The smaller number of SKUs of this bulk-focussed business has made operations more efficient and helped cut down on the inventory requirement. Warehouse space needed is lesser, and resources needed to manage them are lesser. “Our inventory turns are very high,” says Medda, “We keep stock only for 10 days, while D-Mart keeps stock for 25 and other retailers for at least 30 days.”

Money bags
The start-up has plans to expand, and recently raised $32 million in equity and debt through three rounds. They raised $21 million in a Series C funding (December 2020) round led by WestBridge Capital, along with Alpha Wave Incubation, a venture fund managed by Falcon Edge Capital, Z3Partners, Matrix Partners India and Omidyar Network India and independent angel investors. With the latest funding, the founders claim that the company is growing by 3x with capital efficiency at 10x, much higher than other e-commerce companies.

Investors are drawn by the idea of building for Bharat (or the next billion) and the experience the founders have in this space. “The founders’ well-researched ideas, relevant experience and ability to execute swiftly truly set them apart,” says Tarun Davda, Managing Director at Matrix Partners. InnoVen Capital’s Ashish Sharma shares a similar view. “It requires a different DNA to understand an affluent customer in Mumbai or Bengaluru, who is comfortable with e-commerce, versus the mass segment in Jaipur or Ajmer who has different affordability and is not used to e-commerce. You need to have deeper consumer insights, a wide variety of offerings, beyond the standard branded products and low-cost supply chain/service delivery,” he says, adding that a tightly run operation around warehousing and logistics is also crucial to make positive unit economics.

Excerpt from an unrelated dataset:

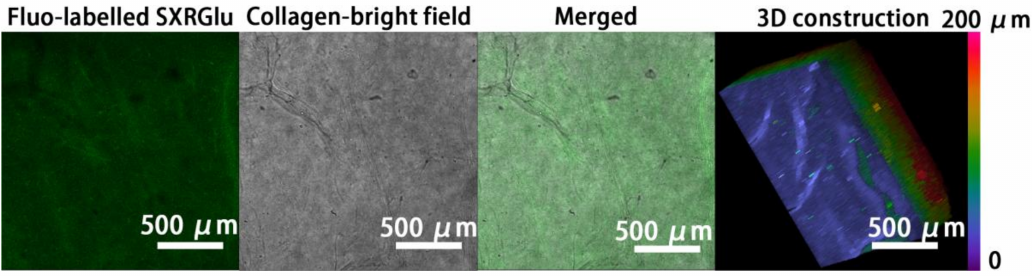
Figure 3. Confocal images of Fluo-labeled SXRGlu through the ECLCU matrices, and 3D reconstruction with the pseudo-color scale indicating depth coding of Fluo-labelled SXRGlu along the Z -axis (0–200 µ m) (scale bar applied to all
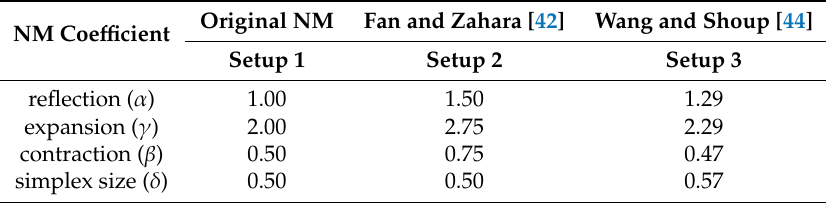
Table 1. A comparison of suggested Nelder-Mead (NM) coe ffi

A 2019 Redseer report concluded that social commerce sites in Tier-II and III cities have great potential for growth. According to the report, the next 100 million online shoppers will come from the smaller cities of India and “likely to have very different behaviour and needs vs the current group of shoppers. E-commerce platforms that tap into the social element…will target this emerging group of users and drive e-tailing growth, from the $24 billion annually (in CY18) to more than $90 billion by CY23.” The report named Dealshare, along with others such as Mall18, as being able to tap this market opportunity.

While the market is big, Forrester’s analyst Sanjeev Kumar says that it has seen challenges across the board. “It is a big market, no doubt about it, but both Amazon and Flipkart faced disruptions in Q2 2020. It has not been smooth sailing like we see in the US. Amazon US saw a growth of more than 40% in GMV in 2020, while in India, we estimate that growth was less than half of it. And that is when they have invested heavily in logistics and buyers have been flocking to these channels since pandemic, especially for grocery.”

He sees Dealshare growing if it is operating in high-growth segments such as online grocery and personal care. The start-up’s FY24 goal is to reach a revenue run rate of $5 billion and be present in 300 cities and be an EBITDA positive business.

Redseer’s Rohan Agarwal says that in order to succeed in Tier-II and Tier-III cities,  start-ups must work on giving better deals than their local store, on building a platform that has easy-to-use interface and creating a space that allows conversations. “In larger cities, people value being able to save. Rs.20 but, in smaller towns, people like the conversations they have when they go to kirana stores. That is where you have to be able to build engagement with the customer base,” he says.

Since the start-up is already working on these three aspects and has veterans at the helm, it looks poised to grow in leaps. The niggling worry could be logistics cost, especially when the company is looking to expand more than 10x geographically. If that is set right, they may have a deal.